The ACTU calculates Australians on the average income of $68,000 effectively received a pay cut of $832 last year.

"Workers experienced the worst real terms wage cut in 20 years, and Scott Morrison has no answers," ACTU secretary Sally McManus said.

But Australian Chamber of Commerce and Industry chief executive Andrew McKellar said it is critical that increased productivity drives wages growth in 2022.

"The reality is our productivity performance remains concerning," he said.

"Until we improve our economic efficiency, we won't see the stable and sustainable increase to wages the community expects."

Annual wage growth also stands well short of the three per cent-plus RBA governor Philip Lowe wants to see before lifting the cash rate from a record low 0.1 per cent.

"There are some positive signs in these data that wage growth is picking up in response to stronger economic conditions, but progress is slow," BIS Oxford Economics head of macroeconomic forecasting Sean Langcake said.

As such, he doesn't expect the first rate hike will come until the final three months of 2022.

Yet, inflation is rising strongly, partly reflecting the continued rise in global oil prices on the geopolitical Russian-Ukraine tensions, which are feeding into petrol prices in Australia - reaching record highs in recent weeks.

Outgoing Australian Competition and Consumer Commission chair Rod Sims concedes there is not a lot the regulator can do, and with petrol taxation in Australia the fourth lowest in the world he wouldn't be recommending that the government step in and do anything.

But he told the National Press Club in Canberra that oil prices around $US100 a barrel are "patently ridiculous" and well above any cost of production - made worse by the OPEC cartel.

"It's a cartel no competition regulator can get at because it is run by governments," Mr Sims said.

"The tensions around Ukraine have just built on supply-demand problems in the energy market worldwide."
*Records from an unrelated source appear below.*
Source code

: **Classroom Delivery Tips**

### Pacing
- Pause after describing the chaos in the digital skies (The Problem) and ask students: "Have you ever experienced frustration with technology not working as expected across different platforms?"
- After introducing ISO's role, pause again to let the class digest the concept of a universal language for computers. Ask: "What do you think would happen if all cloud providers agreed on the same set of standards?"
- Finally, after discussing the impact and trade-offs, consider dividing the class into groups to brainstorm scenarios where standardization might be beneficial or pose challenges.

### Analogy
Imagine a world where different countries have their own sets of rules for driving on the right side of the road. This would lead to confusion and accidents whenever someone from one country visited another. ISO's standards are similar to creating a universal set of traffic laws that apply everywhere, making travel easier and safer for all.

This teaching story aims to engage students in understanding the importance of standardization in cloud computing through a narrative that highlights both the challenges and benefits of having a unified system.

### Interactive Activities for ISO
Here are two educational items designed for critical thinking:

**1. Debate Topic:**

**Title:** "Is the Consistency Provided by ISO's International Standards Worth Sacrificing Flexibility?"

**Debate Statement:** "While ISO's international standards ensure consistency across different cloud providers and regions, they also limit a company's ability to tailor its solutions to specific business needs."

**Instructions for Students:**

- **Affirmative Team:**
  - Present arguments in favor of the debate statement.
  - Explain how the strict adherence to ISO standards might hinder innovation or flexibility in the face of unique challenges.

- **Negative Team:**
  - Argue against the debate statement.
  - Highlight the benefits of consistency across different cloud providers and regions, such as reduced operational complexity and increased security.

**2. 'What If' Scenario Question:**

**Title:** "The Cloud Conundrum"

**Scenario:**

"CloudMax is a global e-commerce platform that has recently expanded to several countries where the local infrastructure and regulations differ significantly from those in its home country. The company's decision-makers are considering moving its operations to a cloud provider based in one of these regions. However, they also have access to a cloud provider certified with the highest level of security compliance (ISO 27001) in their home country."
Meanwhile, construction work completed in the December quarter unexpectedly declined 0.4 per cent to $53.5 billion after a downwardly revised drop of 1.2 per cent in the September quarter.
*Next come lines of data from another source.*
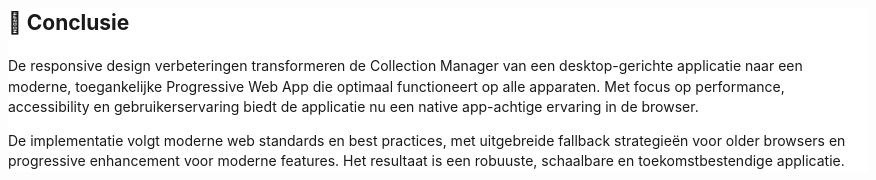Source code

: ## 🎉 Conclusie

De responsive design verbeteringen transformeren de Collection Manager van een desktop-gerichte applicatie naar een moderne, toegankelijke Progressive Web App die optimaal functioneert op alle apparaten. Met focus op performance, accessibility en gebruikerservaring biedt de applicatie nu een native app-achtige ervaring in de browser.

De implementatie volgt moderne web standards en best practices, met uitgebreide fallback strategieën voor older browsers en progressive enhancement voor moderne features. Het resultaat is een robuuste, schaalbare en toekomstbestendige applicatie. 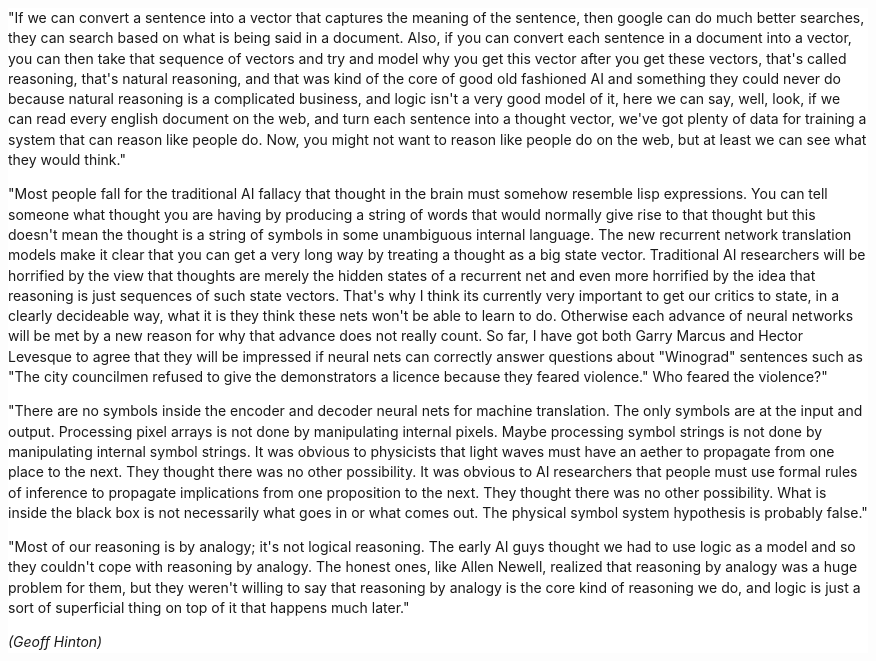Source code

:  "If we can convert a sentence into a vector that captures the meaning of the sentence, then google can do much better searches, they can search based on what is being said in a document. Also, if you can convert each sentence in a document into a vector, you can then take that sequence of vectors and try and model why you get this vector after you get these vectors, that's called reasoning, that's natural reasoning, and that was kind of the core of good old fashioned AI and something they could never do because natural reasoning is a complicated business, and logic isn't a very good model of it, here we can say, well, look, if we can read every english document on the web, and turn each sentence into a thought vector, we've got plenty of data for training a system that can reason like people do. Now, you might not want to reason like people do on the web, but at least we can see what they would think."

  "Most people fall for the traditional AI fallacy that thought in the brain must somehow resemble lisp expressions. You can tell someone what thought you are having by producing a string of words that would normally give rise to that thought but this doesn't mean the thought is a string of symbols in some unambiguous internal language. The new recurrent network translation models make it clear that you can get a very long way by treating a thought as a big state vector. Traditional AI researchers will be horrified by the view that thoughts are merely the hidden states of a recurrent net and even more horrified by the idea that reasoning is just sequences of such state vectors. That's why I think its currently very important to get our critics to state, in a clearly decideable way, what it is they think these nets won't be able to learn to do. Otherwise each advance of neural networks will be met by a new reason for why that advance does not really count. So far, I have got both Garry Marcus and Hector Levesque to agree that they will be impressed if neural nets can correctly answer questions about "Winograd" sentences such as "The city councilmen refused to give the demonstrators a licence because they feared violence." Who feared the violence?"

  "There are no symbols inside the encoder and decoder neural nets for machine translation. The only symbols are at the input and output. Processing pixel arrays is not done by manipulating internal pixels. Maybe processing symbol strings is not done by manipulating internal symbol strings. It was obvious to physicists that light waves must have an aether to propagate from one place to the next. They thought there was no other possibility. It was obvious to AI researchers that people must use formal rules of inference to propagate implications from one proposition to the next. They thought there was no other possibility. What is inside the black box is not necessarily what goes in or what comes out. The physical symbol system hypothesis is probably false."

  "Most of our reasoning is by analogy; it's not logical reasoning. The early AI guys thought we had to use logic as a model and so they couldn't cope with reasoning by analogy. The honest ones, like Allen Newell, realized that reasoning by analogy was a huge problem for them, but they weren't willing to say that reasoning by analogy is the core kind of reasoning we do, and logic is just a sort of superficial thing on top of it that happens much later."

  *(Geoff Hinton)*

##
Economists had expected a 2.1 per cent rebound from the Delta lockdown-induced fall in the September quarter.

A 2.9 per cent fall in residential building construction in the quarter was the key factor for the overall decline.

"As well as Delta, the housing sector has been hampered by bottlenecks in the supply of materials, at a time of high demand - blowing out the timeline for completions," Westpac senior economist Andrew Hanlan said.

"The large pipeline of residential building work will support activity in the sector during the first half of 2022."